Study material
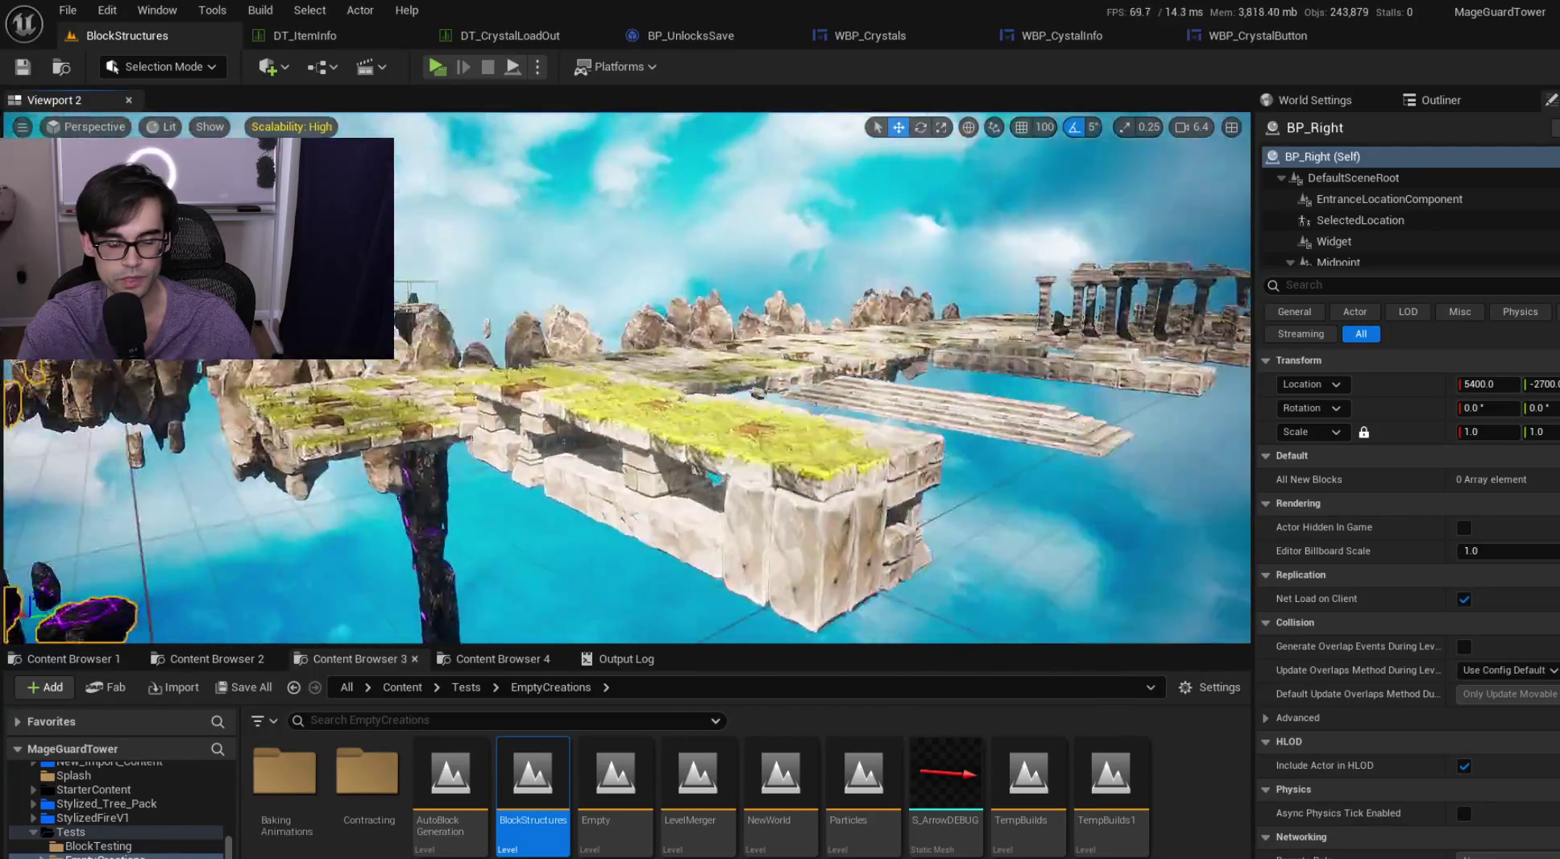
{"action": "key", "text": "f"}
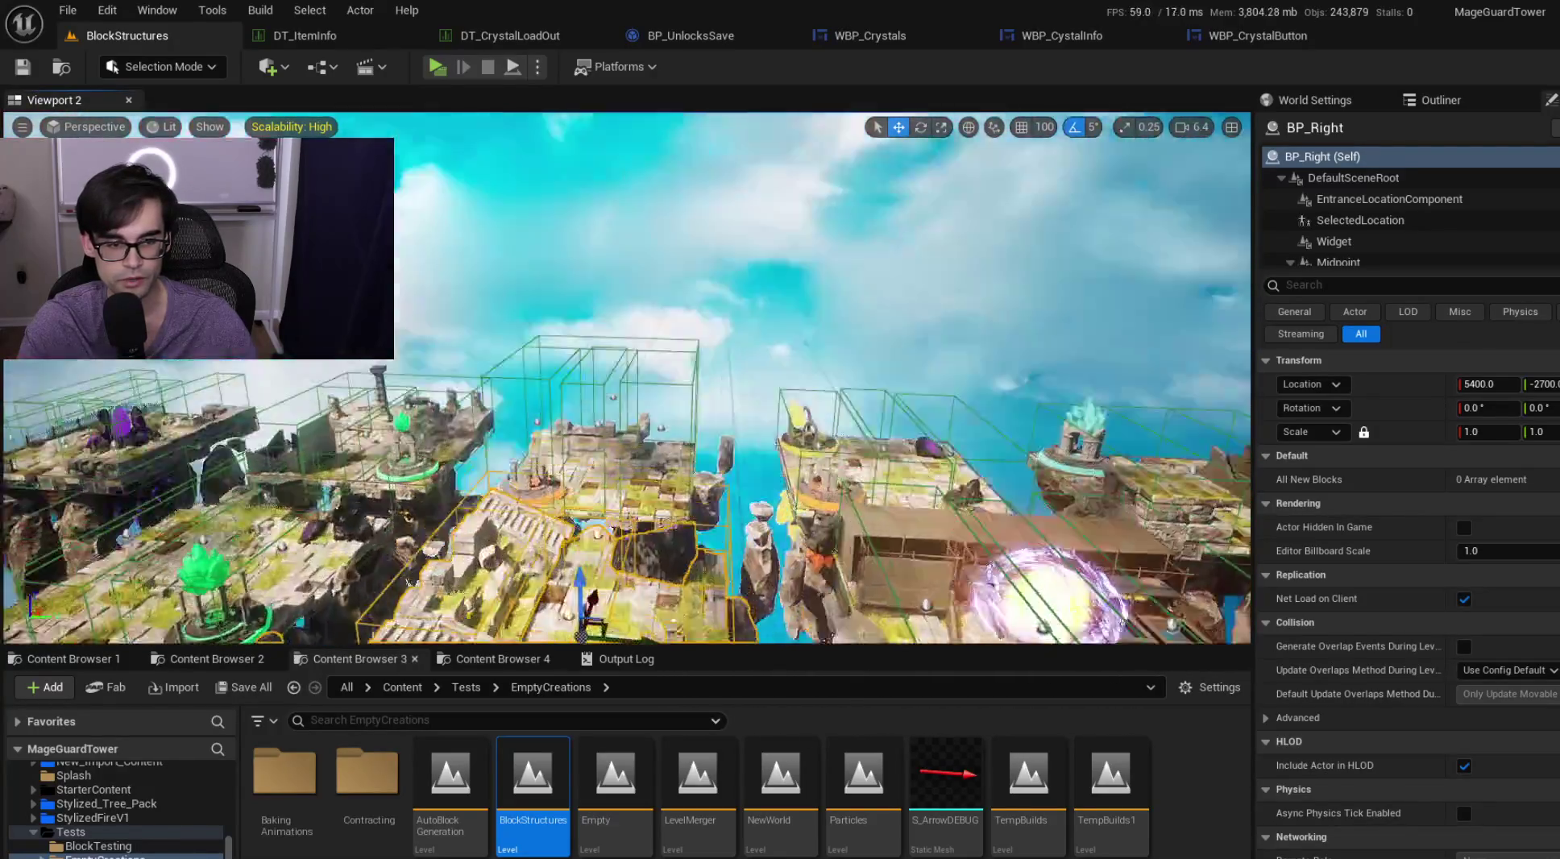
{"action": "key", "text": "Left"}
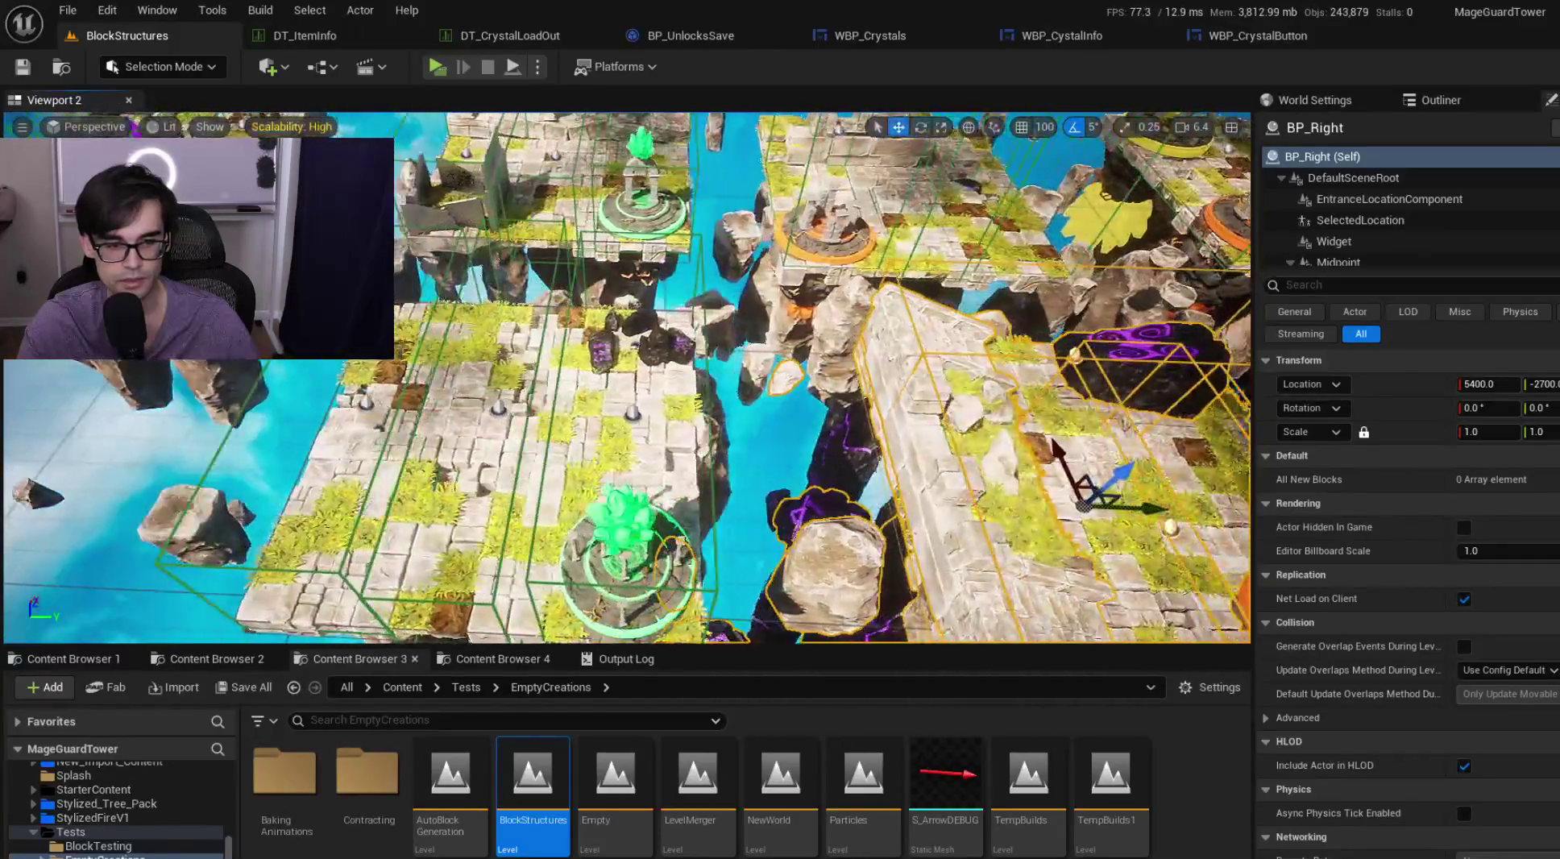
{"action": "key", "text": "f"}
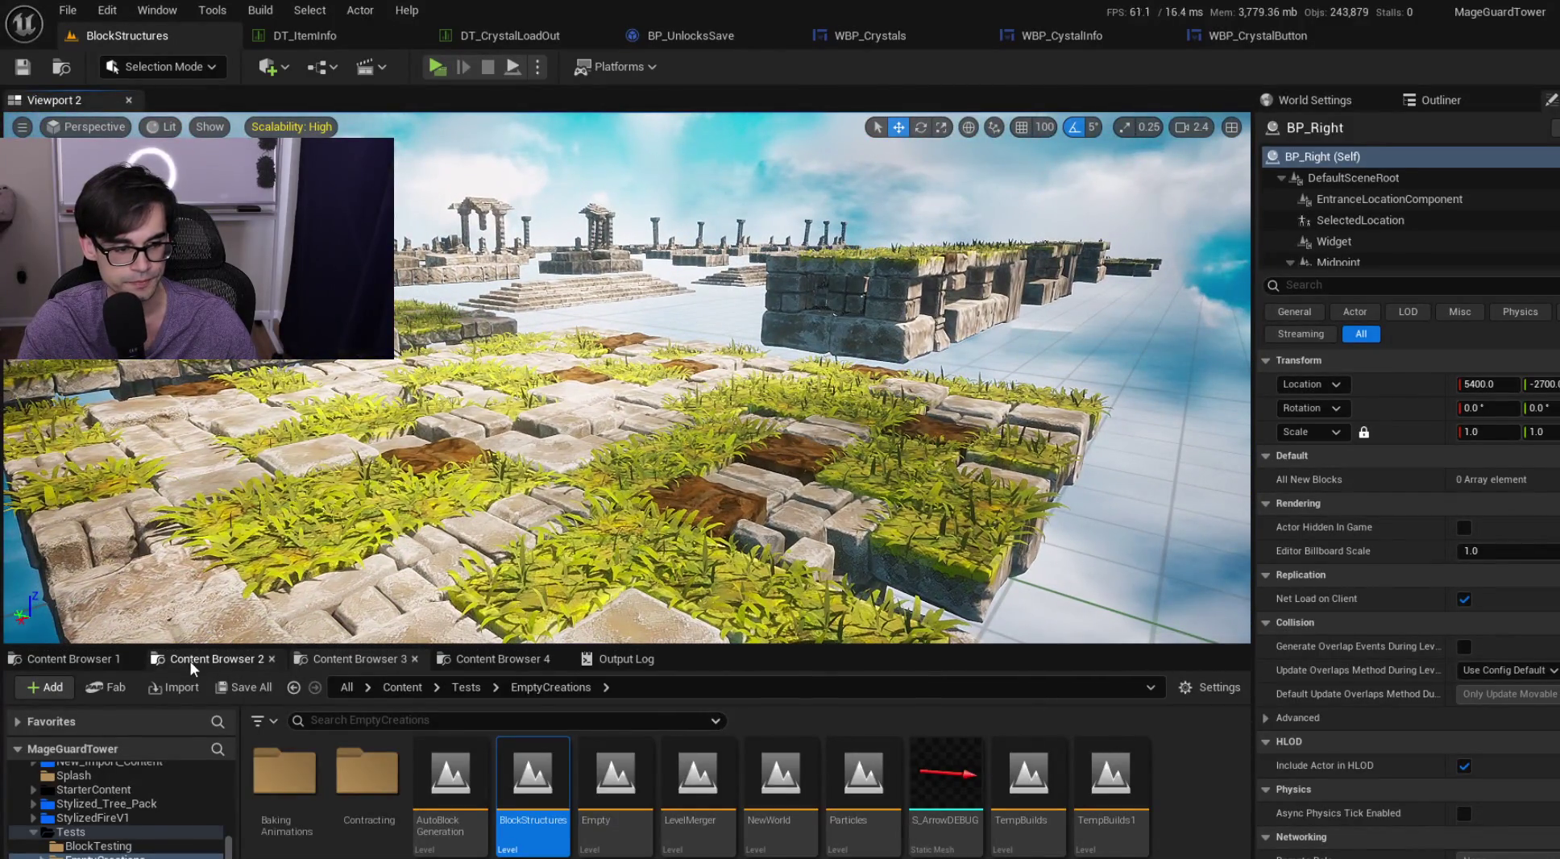
{"action": "left_click", "coordinate": [193, 661]}
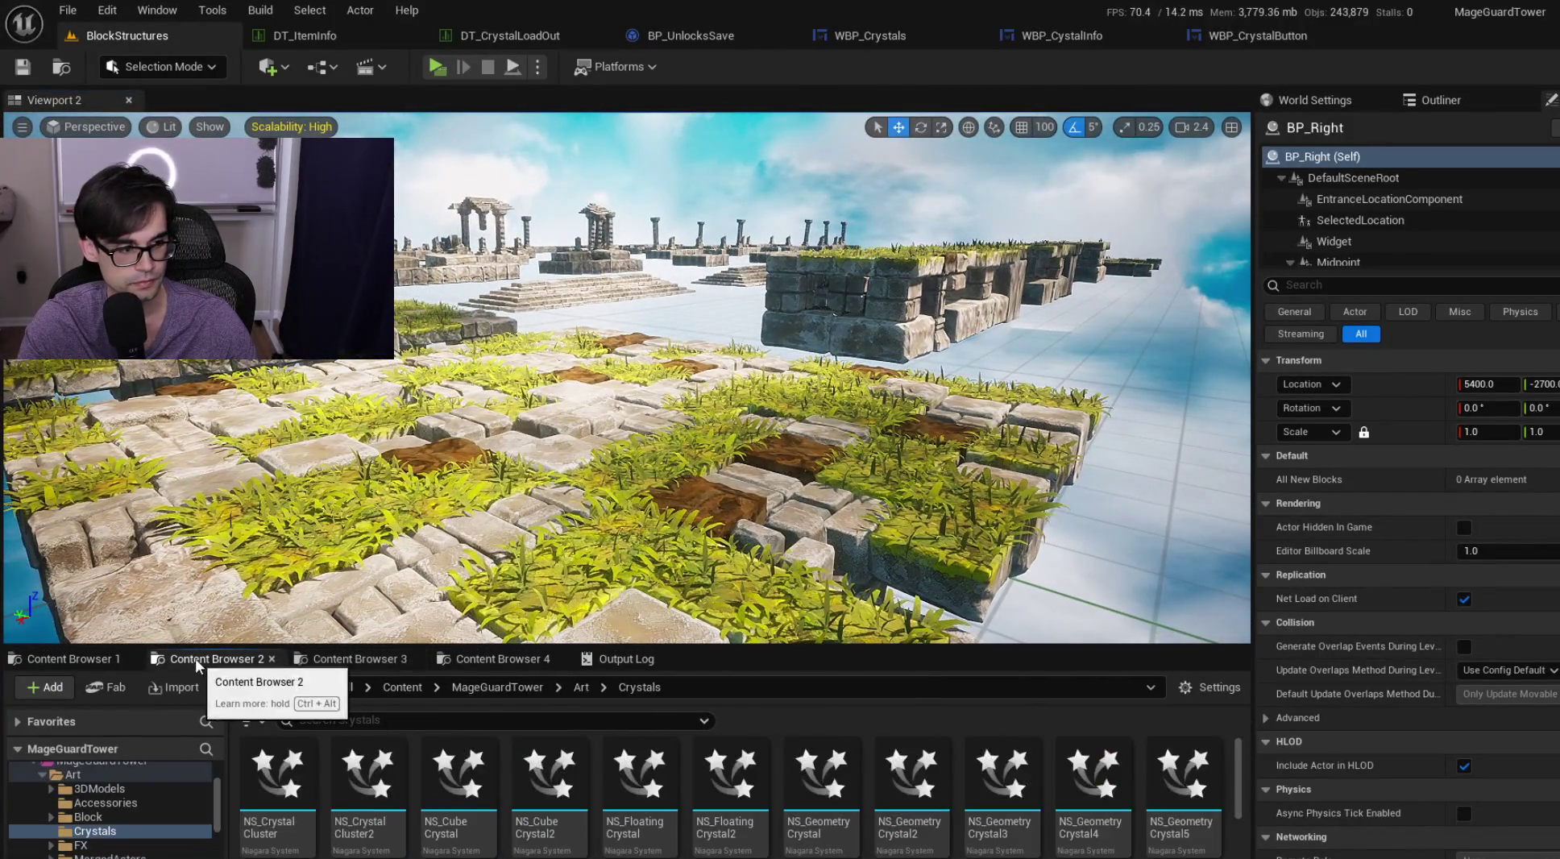
Step: Place NS_CrystalCluster, NS_CrystalCluster2, NS_CubeCrystal and NS_CubeCrystal2 side by side on the grassy platform
{"action": "left_click_drag", "start_coordinate": [277, 774], "coordinate": [453, 548]}
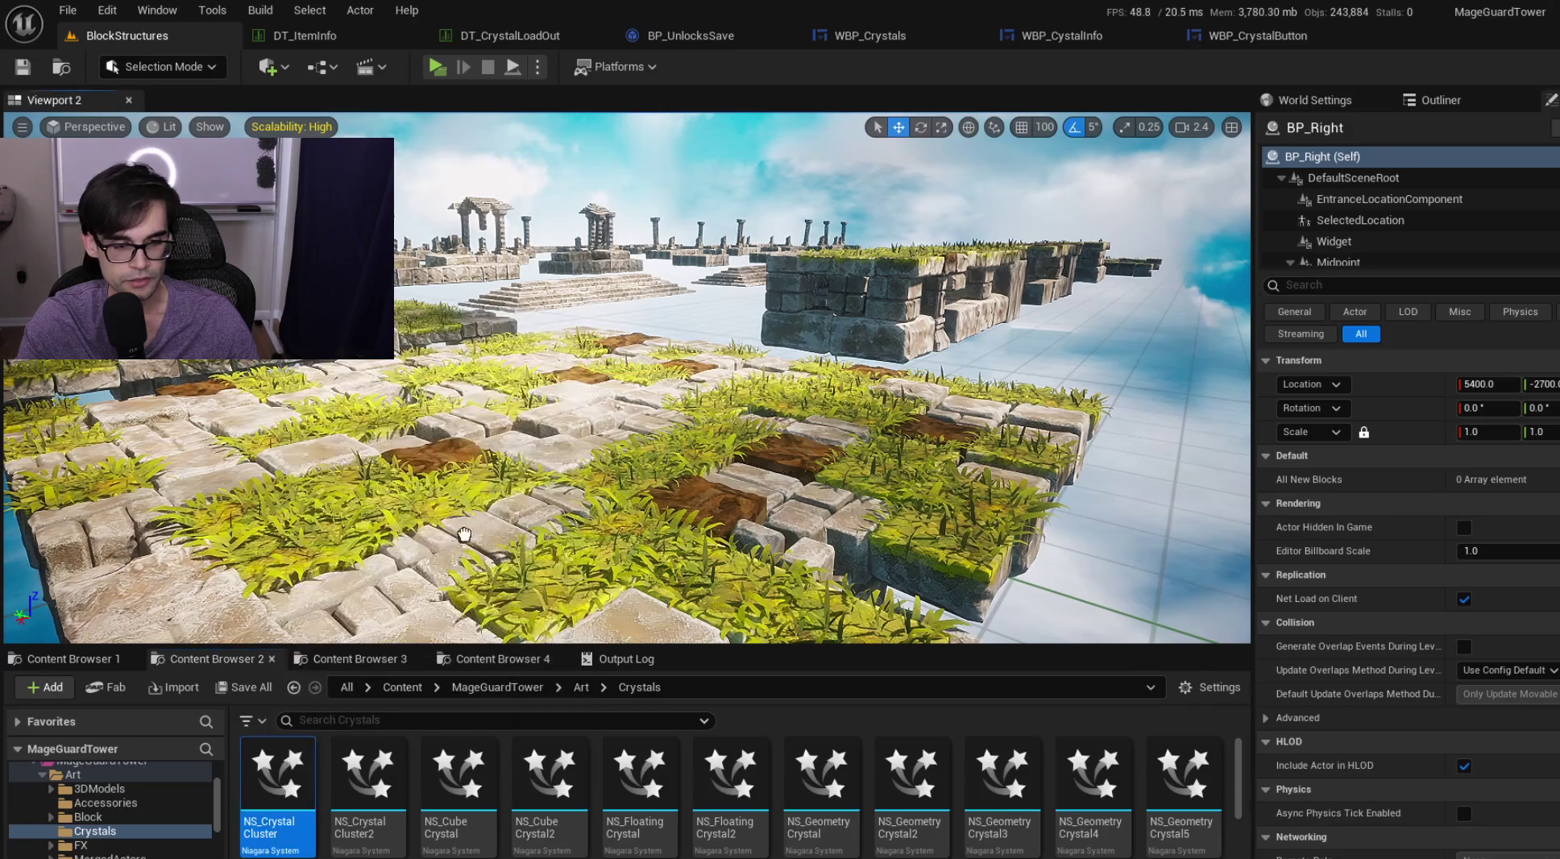
{"action": "left_click_drag", "start_coordinate": [554, 438], "coordinate": [554, 438]}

Problem to solve
Print each line above exactly as it appears, excluding all images.

Solution
{"action": "key", "text": "f"}
{"action": "key", "text": "Left"}
{"action": "key", "text": "f"}
{"action": "left_click", "coordinate": [193, 661]}
Step: Place NS_CrystalCluster, NS_CrystalCluster2, NS_CubeCrystal and NS_CubeCrystal2 side by side on the grassy platform
{"action": "left_click_drag", "start_coordinate": [277, 774], "coordinate": [453, 548]}
{"action": "left_click_drag", "start_coordinate": [554, 438], "coordinate": [554, 438]}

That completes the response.